I have an undergraduate degree in civil engineering , pathetic GPA , but i had excellent scores in math in school and was a ranker in the national math olympiad.

Since my work involves scenario studies i liked working on monte carlo simulation and optimisation of schedule kinda things.. lot of it involves application of Operation research principles and programming in vba.

I always enjoyed maths ( Operations Research, probability and statistics, calculus/DE palatable, Linear algebra is ok, but totally love probability and stats... find it very philosophically endearing) and regret making the bone headed decision to get into civil engineering.

From reading your posts it seems you need a graduate degree to get into this field. I like to work in the energy industry or risk management function.

Just an added note i wonder if skills in language are useful i can speak arabic and french

Thanks a lot for your advice and support in advance
 
I'm a headhunter for quants, and I have to say that you don't fit the standard pattern at all.

There is a path into the kind of finance that would value your skills, but I don't know enough about you to call it a better future than where you are currently headed.

I could see you as a quant/tactical developer in Excel VBA based upon what you can do already.

There aren't that many specialists who can do Excel well. By that I mean there are many excellent E/VBA people but most have them have "real jobs." Most Excel specialists are laughably incompetent, partly because outside the niche of front/mid office work the pay is really awful.

To make this work you need finance skills to get ahead of the herd. That means knowing DDE, VBA well, Bloomberg.
And yes you need to know what And() does. Yes, really, a large % of Excel specialists know absolutely no logic at all.
You should be able to debug spreadsheets written by others.
There's useful stuff like how to port from one version of Excel to another.

Killer Excel developers know how to build C++ XLLs, and are a rare breed. I teach this on the CQF, a course you should consider if you are serious about this line of work.
 
What other information would you like to know about me? I am surprised to know that there aren't many talented Excel Vba programmers in the industry.

when you say "There is a path into the kind of finance that would value your skills, but I don't know enough about you to call it a better future than where you are currently headed."?

Does it refer to the excel developer path or some other alternative path. Also if i do enter as an excel developer what would the career path if any?



Thanks for your advice, it was enlightening.

- Directive
Using the forum thread about getting into quant work, decide whether each statement agrees with it: 1. The person seeking advice holds an undergraduate degree in electrical engineering. 2. The person seeking advice can speak Arabic and French. 3. The headhunter says most Excel specialists are highly competent. Answer yes or no for each, quoting the words of the thread that decide it.

- Record extracts

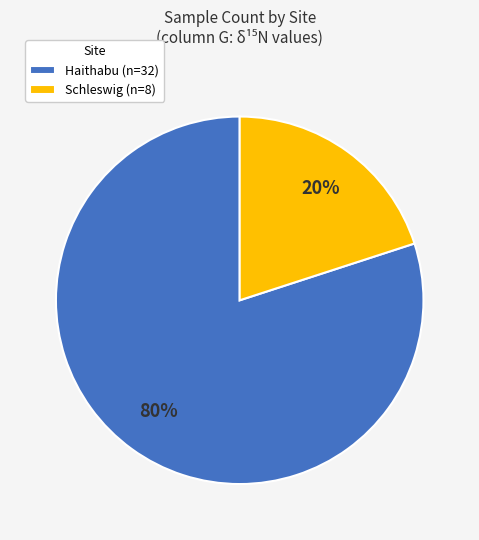

To the nearest percent, what percentage of the pie is Schleswig (n=8)?

20%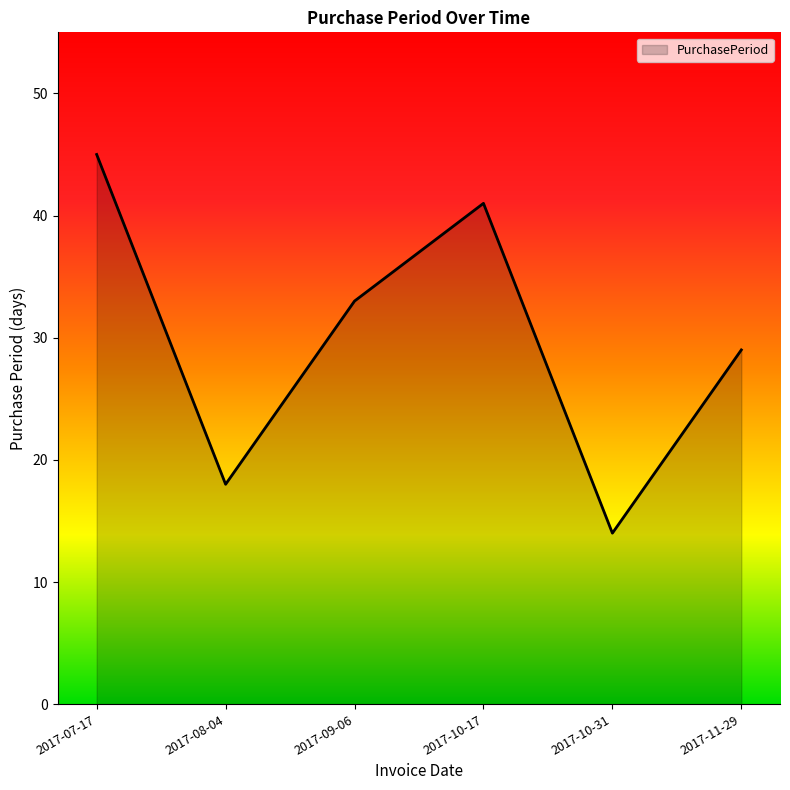

What is the difference between the values at 2017-10-17 and 2017-07-17?

4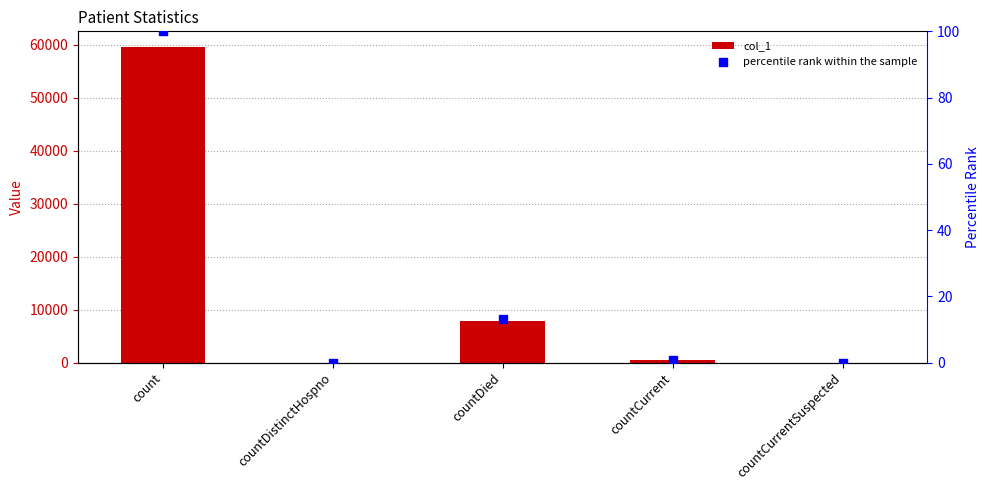

Which series has the largest total across all categories?

col_1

- Expected answer
1. No: "I have an undergraduate degree in civil engineering"
2. Yes: "i can speak arabic and french"
3. No: "Most Excel specialists are laughably incompetent"